#### [Task brief]
Every line of the data below should be repeated exactly, and no picture should be copied.

#### [Source data]

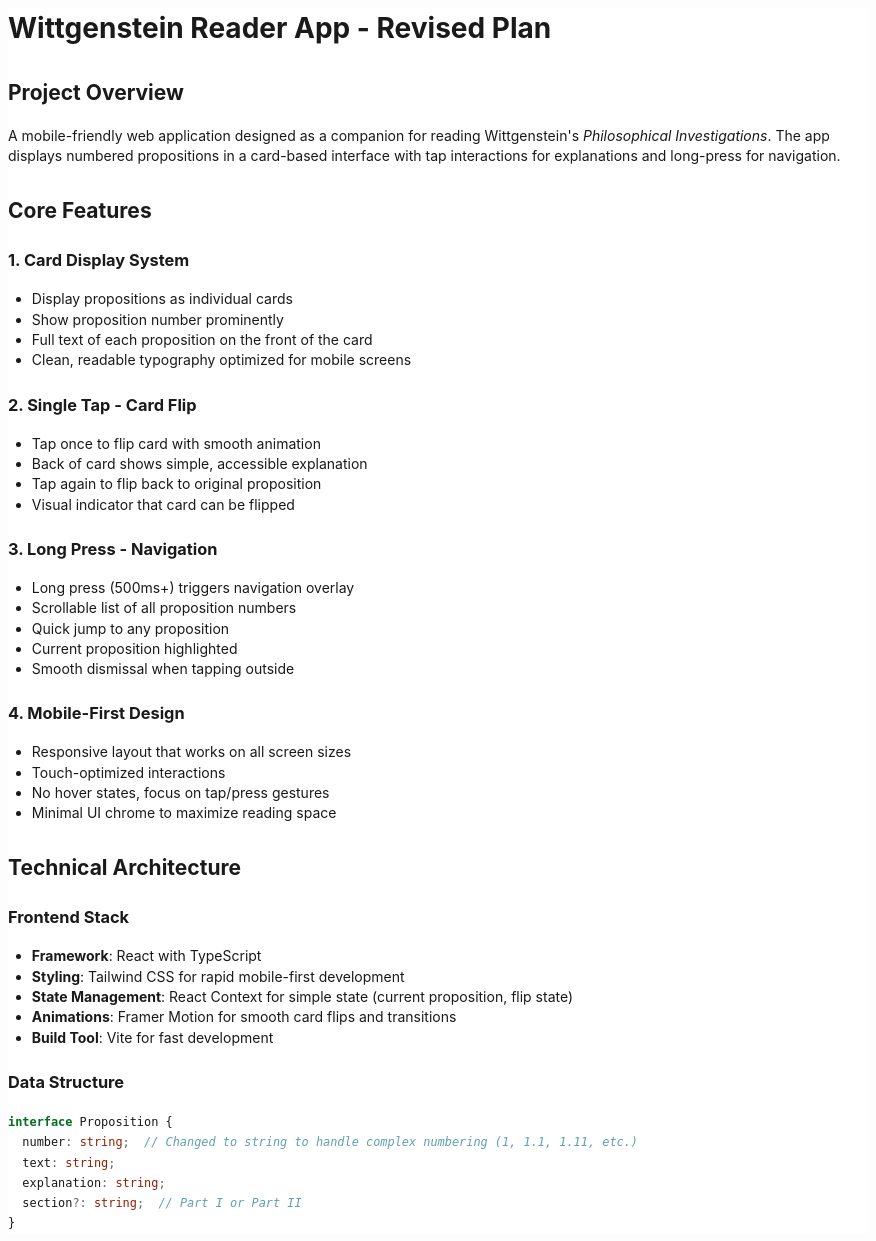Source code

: # Wittgenstein Reader App - Revised Plan

## Project Overview
A mobile-friendly web application designed as a companion for reading Wittgenstein's *Philosophical Investigations*. The app displays numbered propositions in a card-based interface with tap interactions for explanations and long-press for navigation.

## Core Features

### 1. Card Display System
- Display propositions as individual cards
- Show proposition number prominently
- Full text of each proposition on the front of the card
- Clean, readable typography optimized for mobile screens

### 2. Single Tap - Card Flip
- Tap once to flip card with smooth animation
- Back of card shows simple, accessible explanation
- Tap again to flip back to original proposition
- Visual indicator that card can be flipped

### 3. Long Press - Navigation
- Long press (500ms+) triggers navigation overlay
- Scrollable list of all proposition numbers
- Quick jump to any proposition
- Current proposition highlighted
- Smooth dismissal when tapping outside

### 4. Mobile-First Design
- Responsive layout that works on all screen sizes
- Touch-optimized interactions
- No hover states, focus on tap/press gestures
- Minimal UI chrome to maximize reading space

## Technical Architecture

### Frontend Stack
- **Framework**: React with TypeScript
- **Styling**: Tailwind CSS for rapid mobile-first development
- **State Management**: React Context for simple state (current proposition, flip state)
- **Animations**: Framer Motion for smooth card flips and transitions
- **Build Tool**: Vite for fast development

### Data Structure
```typescript
interface Proposition {
  number: string;  // Changed to string to handle complex numbering (1, 1.1, 1.11, etc.)
  text: string;
  explanation: string;
  section?: string;  // Part I or Part II
}
```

#### [Response]
Source code

: # Wittgenstein Reader App - Revised Plan

## Project Overview
A mobile-friendly web application designed as a companion for reading Wittgenstein's *Philosophical Investigations*. The app displays numbered propositions in a card-based interface with tap interactions for explanations and long-press for navigation.

## Core Features

### 1. Card Display System
- Display propositions as individual cards
- Show proposition number prominently
- Full text of each proposition on the front of the card
- Clean, readable typography optimized for mobile screens

### 2. Single Tap - Card Flip
- Tap once to flip card with smooth animation
- Back of card shows simple, accessible explanation
- Tap again to flip back to original proposition
- Visual indicator that card can be flipped

### 3. Long Press - Navigation
- Long press (500ms+) triggers navigation overlay
- Scrollable list of all proposition numbers
- Quick jump to any proposition
- Current proposition highlighted
- Smooth dismissal when tapping outside

### 4. Mobile-First Design
- Responsive layout that works on all screen sizes
- Touch-optimized interactions
- No hover states, focus on tap/press gestures
- Minimal UI chrome to maximize reading space

## Technical Architecture

### Frontend Stack
- **Framework**: React with TypeScript
- **Styling**: Tailwind CSS for rapid mobile-first development
- **State Management**: React Context for simple state (current proposition, flip state)
- **Animations**: Framer Motion for smooth card flips and transitions
- **Build Tool**: Vite for fast development

### Data Structure
```typescript
interface Proposition {
  number: string;  // Changed to string to handle complex numbering (1, 1.1, 1.11, etc.)
  text: string;
  explanation: string;
  section?: string;  // Part I or Part II
}
```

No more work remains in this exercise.